台里的人员越来越多,可干活的人却越来越少。下了几次决心要精简人员,可每次都中途夭折。因为屈指一算,能减的都是干活的,不能减的又都干不了活,因此只能折中保持现状。

于是,台内顿时一片怨声载道。

然后,就有领导非常的不满。指责道:“挑毛病,发牢骚谁不会?有本事就提出切实可行的想法和合理化的建议。”

这话听起来振振有词,可细想一下又十分荒唐。从未听说过,一个指挥员要让战士帮他制定好作战方案后,他再拿着喇叭喊冲锋的。领导是干什么的?领导不单是指挥员,还要是战略家。
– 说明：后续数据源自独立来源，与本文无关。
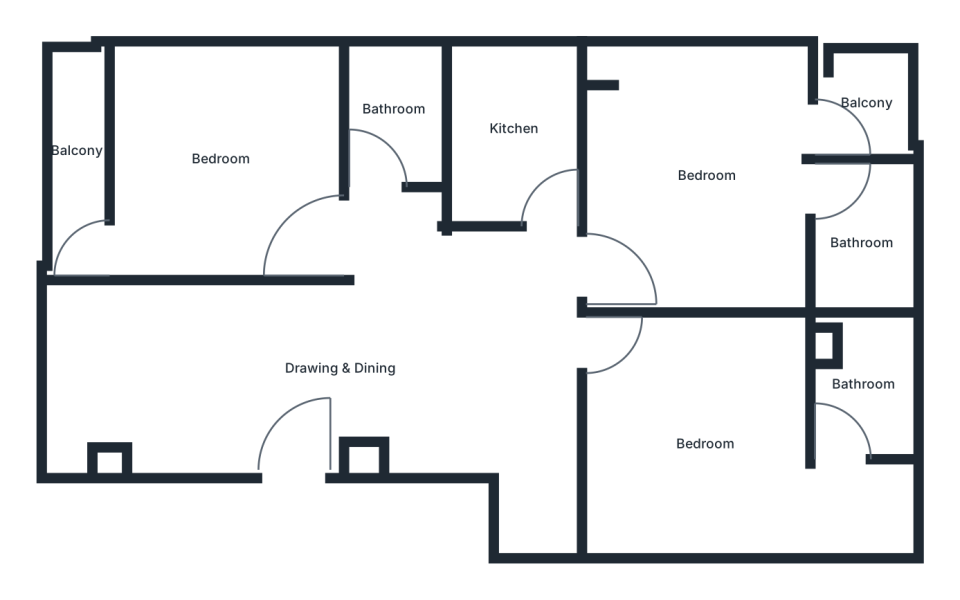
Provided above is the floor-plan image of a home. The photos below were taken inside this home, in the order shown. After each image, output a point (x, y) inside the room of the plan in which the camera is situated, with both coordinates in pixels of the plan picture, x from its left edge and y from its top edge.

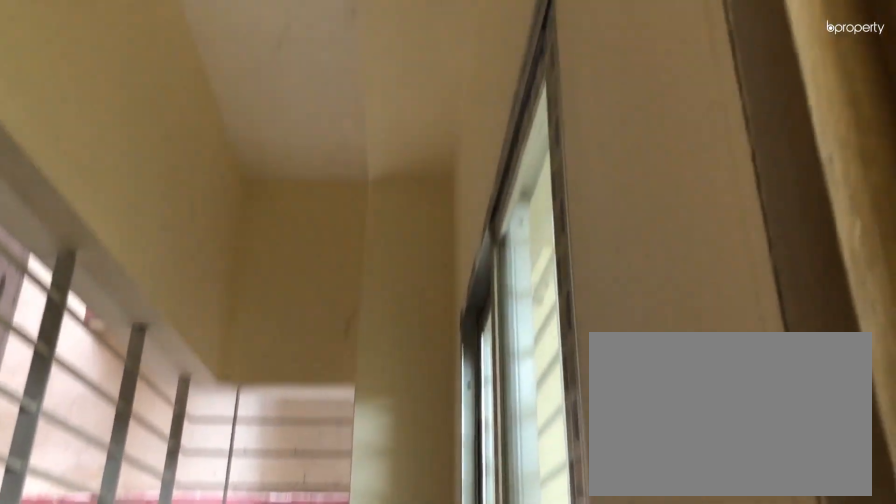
(74, 160)
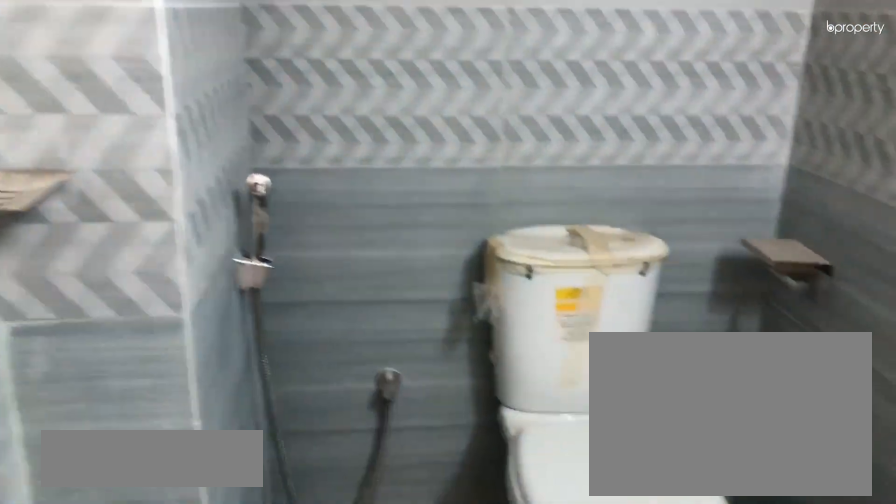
(393, 119)
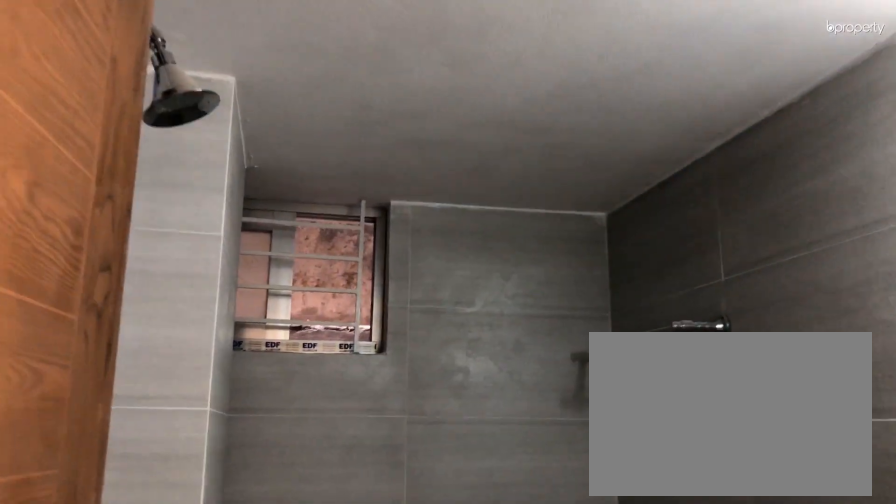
(393, 119)
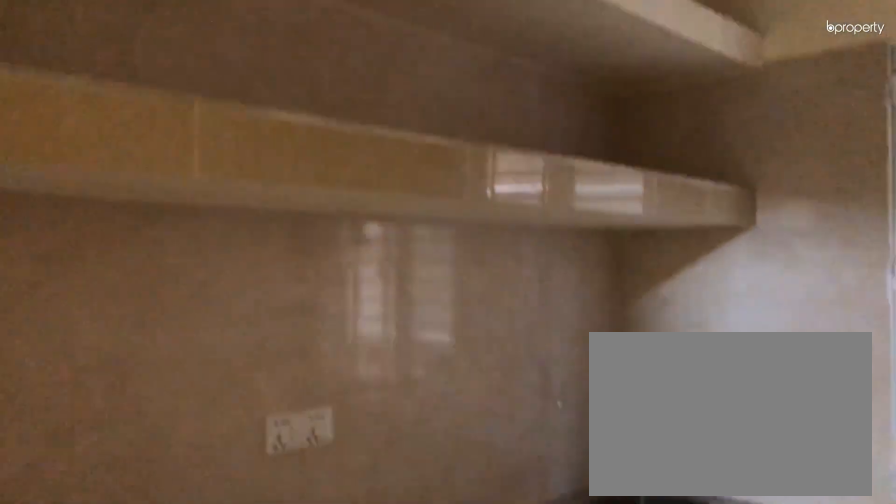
(511, 132)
我做过导演,很有体会。一个导演的好坏,直接决定着这部戏的成败。一部戏的主题、风格、结构、节奏、演员的表演,甚至音乐、服化道,方方面面导演都必须考虑到,不然剧组就无法工作。

也许是我理解有误,让大家出想法提建议,领导是出于一种谦虚,或是不耻下问。但又一想也不对,因那治病的“药单”一直都有人在开。问题不是有没有人开“药单”,而是领导者的“脑子”没换。想想看,“脑子”没换,对合理化建议的“合理”就很难界定。迎合了那“脑子”的“合理”,就只能是继续走老路,不能迎合那“脑子”的“合理”,你就别想着能“合理”起来。结果是,到头来麻木得连牢骚都没人愿意发了。

为什么会这样?我和一位部门头头的对话,也许可以作为解答。

那头头说:“你不尊重我?我根本就没把你当人看!”

我十分冷静的回答:“我跟你不一样,我是的的确确把你当人看的,只是你自己不愿意做人。”